INSTRUCTIONS FOR THE TASK:
Below are the entries; set down each of them exactly.

DATASET CONTENT:
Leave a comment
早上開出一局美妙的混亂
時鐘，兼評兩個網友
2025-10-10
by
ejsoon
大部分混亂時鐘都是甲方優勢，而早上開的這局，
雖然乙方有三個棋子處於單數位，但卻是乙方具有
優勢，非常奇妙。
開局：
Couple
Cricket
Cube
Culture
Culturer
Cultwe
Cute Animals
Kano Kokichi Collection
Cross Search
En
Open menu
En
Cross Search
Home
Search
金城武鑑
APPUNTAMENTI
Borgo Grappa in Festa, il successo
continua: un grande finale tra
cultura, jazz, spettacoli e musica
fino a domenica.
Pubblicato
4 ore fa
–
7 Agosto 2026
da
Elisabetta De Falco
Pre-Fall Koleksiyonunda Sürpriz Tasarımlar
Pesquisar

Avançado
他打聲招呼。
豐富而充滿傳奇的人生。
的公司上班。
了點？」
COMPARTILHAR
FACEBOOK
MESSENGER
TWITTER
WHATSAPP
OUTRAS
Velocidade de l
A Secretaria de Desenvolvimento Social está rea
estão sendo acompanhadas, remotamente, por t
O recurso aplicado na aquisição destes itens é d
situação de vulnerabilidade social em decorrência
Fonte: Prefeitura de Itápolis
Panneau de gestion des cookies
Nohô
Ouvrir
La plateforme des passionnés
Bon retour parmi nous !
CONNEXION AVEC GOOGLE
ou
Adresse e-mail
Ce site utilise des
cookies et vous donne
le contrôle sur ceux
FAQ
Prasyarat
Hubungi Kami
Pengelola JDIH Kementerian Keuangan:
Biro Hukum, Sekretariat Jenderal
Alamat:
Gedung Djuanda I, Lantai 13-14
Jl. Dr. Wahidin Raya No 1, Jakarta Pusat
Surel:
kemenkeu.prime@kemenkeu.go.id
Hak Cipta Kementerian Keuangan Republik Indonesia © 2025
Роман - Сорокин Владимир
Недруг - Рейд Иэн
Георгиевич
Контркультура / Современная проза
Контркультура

RESULT OF THIS TASK:
Leave a comment
早上開出一局美妙的混亂
時鐘，兼評兩個網友
2025-10-10
by
ejsoon
大部分混亂時鐘都是甲方優勢，而早上開的這局，
雖然乙方有三個棋子處於單數位，但卻是乙方具有
優勢，非常奇妙。
開局：
Couple
Cricket
Cube
Culture
Culturer
Cultwe
Cute Animals
Kano Kokichi Collection
Cross Search
En
Open menu
En
Cross Search
Home
Search
金城武鑑
APPUNTAMENTI
Borgo Grappa in Festa, il successo
continua: un grande finale tra
cultura, jazz, spettacoli e musica
fino a domenica.
Pubblicato
4 ore fa
–
7 Agosto 2026
da
Elisabetta De Falco
Pre-Fall Koleksiyonunda Sürpriz Tasarımlar
Pesquisar

Avançado
他打聲招呼。
豐富而充滿傳奇的人生。
的公司上班。
了點？」
COMPARTILHAR
FACEBOOK
MESSENGER
TWITTER
WHATSAPP
OUTRAS
Velocidade de l
A Secretaria de Desenvolvimento Social está rea
estão sendo acompanhadas, remotamente, por t
O recurso aplicado na aquisição destes itens é d
situação de vulnerabilidade social em decorrência
Fonte: Prefeitura de Itápolis
Panneau de gestion des cookies
Nohô
Ouvrir
La plateforme des passionnés
Bon retour parmi nous !
CONNEXION AVEC GOOGLE
ou
Adresse e-mail
Ce site utilise des
cookies et vous donne
le contrôle sur ceux
FAQ
Prasyarat
Hubungi Kami
Pengelola JDIH Kementerian Keuangan:
Biro Hukum, Sekretariat Jenderal
Alamat:
Gedung Djuanda I, Lantai 13-14
Jl. Dr. Wahidin Raya No 1, Jakarta Pusat
Surel:
kemenkeu.prime@kemenkeu.go.id
Hak Cipta Kementerian Keuangan Republik Indonesia © 2025
Роман - Сорокин Владимир
Недруг - Рейд Иэн
Георгиевич
Контркультура / Современная проза
Контркультура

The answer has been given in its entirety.